If molecular electronics would ever reach technological realization it must carry information, most probably within its current – voltage response. Nevertheless, the molecular-electronics community lacks an accepted framework to report, compare and discuss the current – voltage (I-V) response. The major obstacle is the huge variability of details, such as single / numerous molecules, molecular length, conjugation, presence of redox moieties and so on. Nature’s irony is that in practice, I-V traces are rather ‘boring’: more rounded than linear but no striking jumps, plateaus or other fingerprints, at least for the large majority of molecular junctions. As a result, a given experimental I-V trace can be described equally-well by vastly different charge-transport models.[1-2]

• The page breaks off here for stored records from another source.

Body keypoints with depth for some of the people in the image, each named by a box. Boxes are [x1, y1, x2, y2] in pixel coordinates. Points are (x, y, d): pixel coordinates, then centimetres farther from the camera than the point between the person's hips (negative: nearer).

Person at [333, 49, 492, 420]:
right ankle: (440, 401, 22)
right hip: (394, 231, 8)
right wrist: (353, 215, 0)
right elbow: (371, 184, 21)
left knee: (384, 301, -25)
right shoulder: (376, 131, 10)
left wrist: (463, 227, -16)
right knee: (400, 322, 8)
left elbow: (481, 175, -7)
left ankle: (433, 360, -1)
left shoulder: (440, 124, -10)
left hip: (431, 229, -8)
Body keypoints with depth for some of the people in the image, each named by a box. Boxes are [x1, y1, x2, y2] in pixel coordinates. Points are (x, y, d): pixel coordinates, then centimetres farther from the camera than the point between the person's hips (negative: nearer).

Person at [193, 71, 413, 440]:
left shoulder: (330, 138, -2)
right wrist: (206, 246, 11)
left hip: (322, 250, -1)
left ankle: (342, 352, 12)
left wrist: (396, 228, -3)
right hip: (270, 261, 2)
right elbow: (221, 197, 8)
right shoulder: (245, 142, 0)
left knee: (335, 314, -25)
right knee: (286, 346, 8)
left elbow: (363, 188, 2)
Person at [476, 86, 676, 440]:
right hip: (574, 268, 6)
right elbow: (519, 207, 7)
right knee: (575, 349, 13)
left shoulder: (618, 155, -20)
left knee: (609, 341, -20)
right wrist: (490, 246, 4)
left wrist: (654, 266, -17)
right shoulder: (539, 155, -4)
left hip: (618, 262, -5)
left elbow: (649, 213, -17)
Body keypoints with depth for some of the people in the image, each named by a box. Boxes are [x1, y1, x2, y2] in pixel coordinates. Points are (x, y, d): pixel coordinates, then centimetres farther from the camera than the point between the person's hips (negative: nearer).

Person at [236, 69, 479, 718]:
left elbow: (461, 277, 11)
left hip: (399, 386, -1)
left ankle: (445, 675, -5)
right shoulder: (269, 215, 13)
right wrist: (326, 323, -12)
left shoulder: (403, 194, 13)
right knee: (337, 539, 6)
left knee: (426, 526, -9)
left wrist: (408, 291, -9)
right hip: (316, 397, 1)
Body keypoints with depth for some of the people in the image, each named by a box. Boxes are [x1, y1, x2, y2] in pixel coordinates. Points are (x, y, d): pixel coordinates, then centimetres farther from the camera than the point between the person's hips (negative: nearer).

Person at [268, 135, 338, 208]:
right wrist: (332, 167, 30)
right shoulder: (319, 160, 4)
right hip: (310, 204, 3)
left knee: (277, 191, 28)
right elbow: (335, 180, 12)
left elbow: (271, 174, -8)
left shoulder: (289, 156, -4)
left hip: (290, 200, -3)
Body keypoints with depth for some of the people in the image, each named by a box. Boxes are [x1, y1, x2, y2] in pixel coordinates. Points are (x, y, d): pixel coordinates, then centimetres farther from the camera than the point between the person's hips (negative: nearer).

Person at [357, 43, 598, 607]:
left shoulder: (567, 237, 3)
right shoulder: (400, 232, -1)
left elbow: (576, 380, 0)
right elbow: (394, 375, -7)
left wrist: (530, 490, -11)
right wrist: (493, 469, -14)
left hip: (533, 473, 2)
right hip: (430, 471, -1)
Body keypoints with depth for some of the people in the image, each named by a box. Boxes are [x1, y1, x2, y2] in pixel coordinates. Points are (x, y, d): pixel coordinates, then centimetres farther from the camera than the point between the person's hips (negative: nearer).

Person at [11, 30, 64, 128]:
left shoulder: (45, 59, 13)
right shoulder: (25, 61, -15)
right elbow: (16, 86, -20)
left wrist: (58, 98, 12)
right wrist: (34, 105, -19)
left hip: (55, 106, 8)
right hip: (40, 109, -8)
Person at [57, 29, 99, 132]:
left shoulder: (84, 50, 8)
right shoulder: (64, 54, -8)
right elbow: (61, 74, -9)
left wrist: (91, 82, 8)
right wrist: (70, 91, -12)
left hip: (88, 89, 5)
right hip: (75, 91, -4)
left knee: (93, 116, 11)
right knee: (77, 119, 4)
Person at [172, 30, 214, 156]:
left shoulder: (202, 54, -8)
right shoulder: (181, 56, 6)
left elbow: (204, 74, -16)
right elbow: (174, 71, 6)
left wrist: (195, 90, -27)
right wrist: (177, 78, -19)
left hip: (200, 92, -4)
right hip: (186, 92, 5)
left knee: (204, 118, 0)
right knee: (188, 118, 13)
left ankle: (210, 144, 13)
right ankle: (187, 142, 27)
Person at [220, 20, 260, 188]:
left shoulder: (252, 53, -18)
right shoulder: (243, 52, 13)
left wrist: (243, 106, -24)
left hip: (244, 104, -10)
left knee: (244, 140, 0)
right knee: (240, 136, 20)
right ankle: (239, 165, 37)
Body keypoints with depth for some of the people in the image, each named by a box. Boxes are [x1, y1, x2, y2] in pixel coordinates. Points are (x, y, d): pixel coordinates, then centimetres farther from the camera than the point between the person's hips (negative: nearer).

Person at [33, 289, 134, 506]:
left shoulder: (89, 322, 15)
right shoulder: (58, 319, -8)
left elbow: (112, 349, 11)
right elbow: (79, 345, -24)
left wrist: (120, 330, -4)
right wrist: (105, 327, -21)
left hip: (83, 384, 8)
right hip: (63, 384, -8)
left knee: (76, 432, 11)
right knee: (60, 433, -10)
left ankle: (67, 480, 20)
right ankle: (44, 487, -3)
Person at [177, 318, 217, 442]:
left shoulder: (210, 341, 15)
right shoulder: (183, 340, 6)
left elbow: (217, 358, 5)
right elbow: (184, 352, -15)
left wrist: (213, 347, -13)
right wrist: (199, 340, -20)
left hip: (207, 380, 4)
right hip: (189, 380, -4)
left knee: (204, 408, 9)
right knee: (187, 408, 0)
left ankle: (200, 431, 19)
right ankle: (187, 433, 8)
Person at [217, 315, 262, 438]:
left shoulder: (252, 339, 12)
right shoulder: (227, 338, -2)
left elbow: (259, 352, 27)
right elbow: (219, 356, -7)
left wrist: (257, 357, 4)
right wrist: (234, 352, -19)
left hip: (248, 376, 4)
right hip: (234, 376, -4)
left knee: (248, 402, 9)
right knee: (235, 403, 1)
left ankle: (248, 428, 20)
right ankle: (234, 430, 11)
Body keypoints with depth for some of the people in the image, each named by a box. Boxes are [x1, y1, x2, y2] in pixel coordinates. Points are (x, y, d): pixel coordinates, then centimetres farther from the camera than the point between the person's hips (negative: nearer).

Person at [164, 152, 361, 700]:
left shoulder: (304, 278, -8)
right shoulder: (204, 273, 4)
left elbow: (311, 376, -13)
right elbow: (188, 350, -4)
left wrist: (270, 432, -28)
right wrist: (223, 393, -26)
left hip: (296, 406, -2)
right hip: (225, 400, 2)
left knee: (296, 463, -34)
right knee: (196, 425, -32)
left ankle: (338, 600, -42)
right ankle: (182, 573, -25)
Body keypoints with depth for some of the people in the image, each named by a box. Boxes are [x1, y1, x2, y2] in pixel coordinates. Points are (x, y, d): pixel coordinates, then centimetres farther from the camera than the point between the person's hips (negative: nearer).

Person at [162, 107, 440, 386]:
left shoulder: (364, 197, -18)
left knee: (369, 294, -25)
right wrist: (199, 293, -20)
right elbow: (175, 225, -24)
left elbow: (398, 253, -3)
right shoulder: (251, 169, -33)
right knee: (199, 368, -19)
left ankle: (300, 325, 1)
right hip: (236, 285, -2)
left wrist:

Acknowledging this limitation calls for using generic Taylor expansion as a transparent bridge between theory and observation. Specifically, the ratio between the first and third terms of GV provides a robust measure of the voltage response, dubbed as ‘scaling-bias’. The scaling-bias reflects the energy landscape of the junction, yet differs from the energy-barrier as the latter is specific to an assumed model.[2] Model-fitting beyond simplistic expansion rarely adds information, unless differentiation is used to magnify minute variations in I-V response and reveal hidden fingerprints. Normalized differential conductance (NDC) is a powerful tool which provides a quantitative measure of the deviation of a given trace from a simple linear relation (Ohmic → NDC ≡ 1).[3]

The suggested generic analyses cannot answer ‘what is the transport mechanism?’ yet it helps clarifying the mist between theory and experimental observation.

References

  1. Vilan et al., Chem. Rev., 117, 4248 (2017).
  2. Vilan et al., Acs Nano, 7, 695 (2013).
  3. Vilan, Phys. Chem. Chem. Phys., 19, 27166 (2017).